Ces dispositifs paraissent manifestement inappropriés au but de « co-développement » poursuivi. Votre rapporteur général propose donc d'y mettre un terme , en abrogeant à cet effet les articles L. 221-3 et L. 221-4 précités du code monétaire et financier, ainsi que, par coordination, l'article 199 quinvicies également précité du code général des impôts, qui prévoit la réduction d'impôt sur le revenu associée au CEC.
Cette proposition donne acte à la réflexion encore en cours, le groupe de travail ci-dessus mentionné devant approfondir son analyse pour proposer au Gouvernement la réforme nécessaire . Il convient de souligner que, lors du sommet « Afrique-France » qui s'est tenu à Nice les 31 mai et 1 er juin derniers, notre pays s'est engagé à mener cette réforme , en collaboration avec les établissements de crédit et les représentants des migrants , afin de « renforcer l'efficacité de la mobilisation de l'épargne des migrants pour le co-développement ».

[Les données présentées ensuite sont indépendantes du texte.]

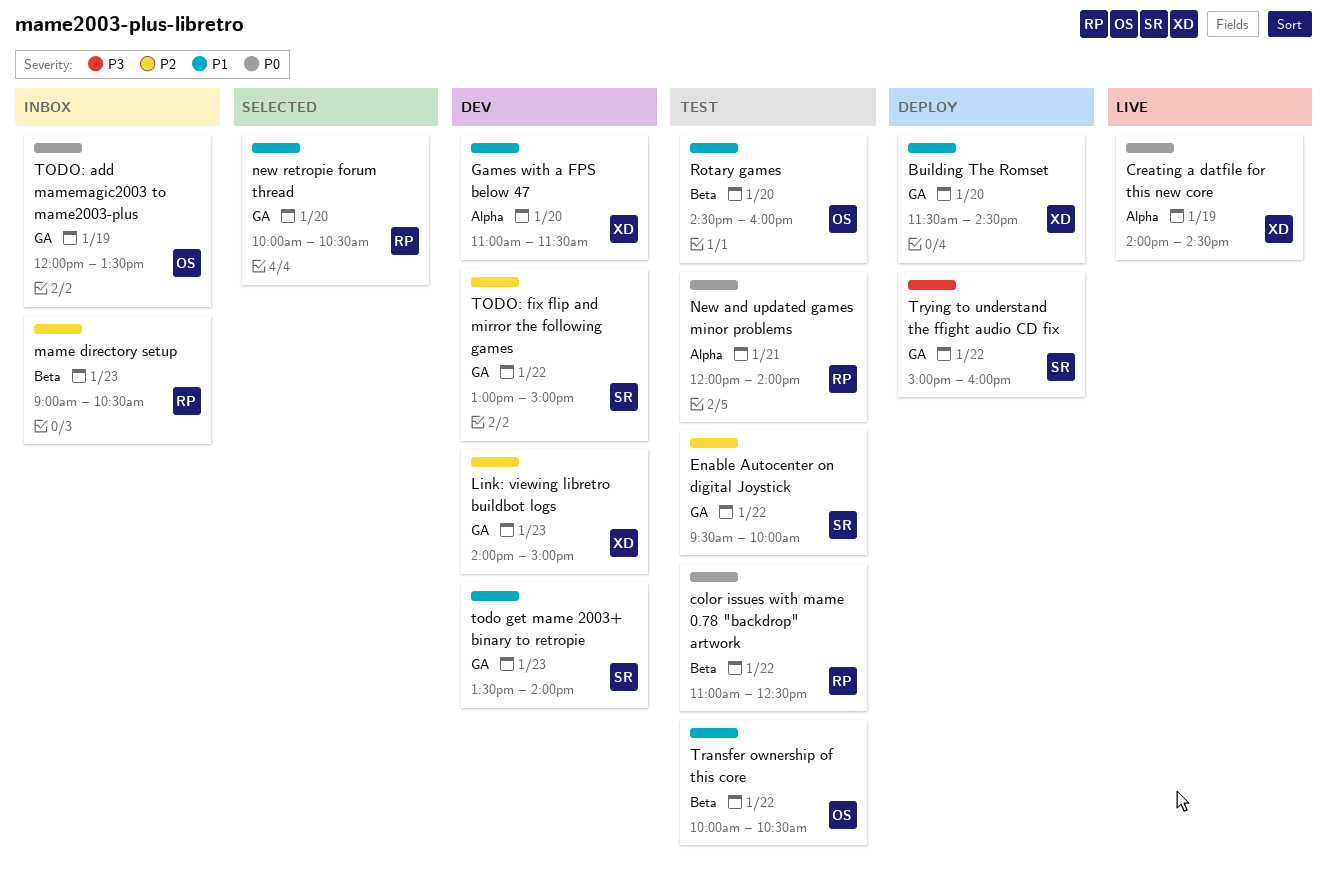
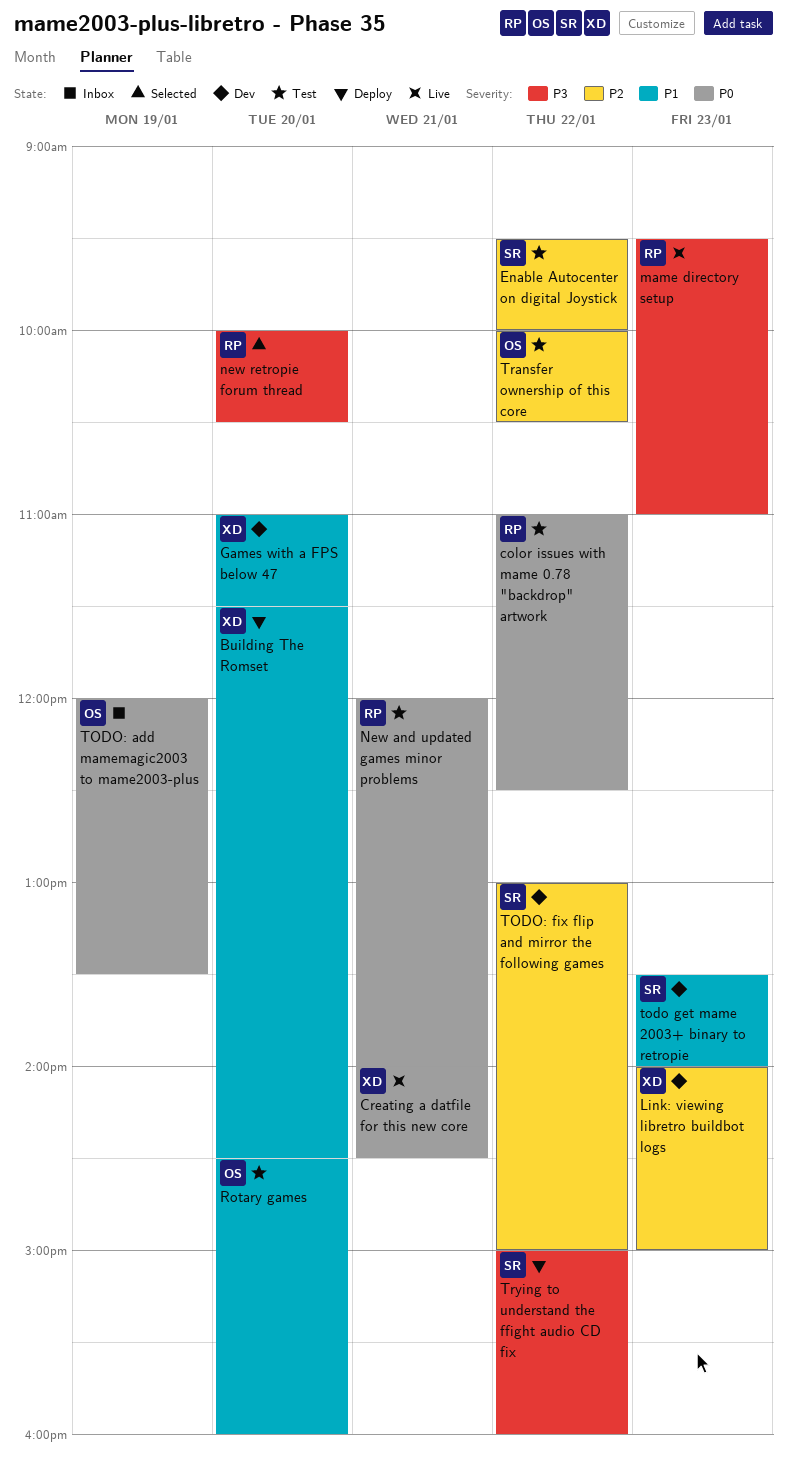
Creating a datfile for this new core, day: Jan 19 -> Jan 21
mame directory setup, status: Inbox -> Live
mame directory setup, priority: P2 -> P3
mame directory setup, begins: 09:00 -> 09:30
mame directory setup, ends: 10:30 -> 11:00
new retropie forum thread, priority: P1 -> P3
Transfer ownership of this core, priority: P1 -> P2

Décision de la commission : votre commission vous propose d'adopter cet article additionnel.
* 44 328 milliards de dollars en 2008, 317 milliards en 2009 (estimation hors envois d'argent informels réalisée par la Banque mondiale), soit plus de deux fois et demie le montant total de l'aide publique au développement versée par les Etats membres du comité d'aide au développement (CAD) de l'OCDE (119,6 milliards de dollars en 2009).
* 45 Présentation du programme 301 « Développement solidaire et migrations » figurant dans le PAP de la mission « Aide publique au développement » joint au présent PLF.
* 46 Algérie, Bénin, Burkina-Faso, Burundi, Cap Vert, Cameroun, République centrafricaine, Comores, Congo, République démocratique du Congo, Côte d'Ivoire, Gabon, Guinée, Haïti, Ancienne République yougoslave de Macédoine, Madagascar, Mali, Maroc, Mauritanie, Monténégro, Niger, Nigeria, Rwanda, Sénégal, Serbie, Somalie, Surinam, Tchad, Togo, Tunisie, Vietnam.
* 47 À ce jour, la France a signé un accord de gestion concertée des flux migratoires avec treize pays ; par ordre chronologique : le Sénégal, le Gabon, la République du Congo, le Bénin, la Tunisie, le Cap Vert, la République de Maurice, le Burkina-Faso, le Cameroun, l'Ancienne République yougoslave de Macédoine, le Monténégro, la Serbie et le Liban.
* 48 Suivant le principe de réduction de 10 % que prévoit l'article 58 du présent PLF, le taux de la réduction d'impôt sur le revenu prévue pour le CEC serait abaissé à 36 %.
* 49 Cf . en dernier lieu le rapport n° 101 (2008-2009), tome III, annexe 4.
* 50 Cf . l'annexe 4 du présent tome III du rapport n° 111 (2010-2011).
* 51 Mission confiée par les ministres chargés des affaires étrangères, de l'économie et de l'immigration à MM. Pierre Duquesne, ambassadeur, et Dominique de Rambures, président honoraire de l'association « Euro Banking ».
* 52 Réunion du mardi 16 novembre 2010.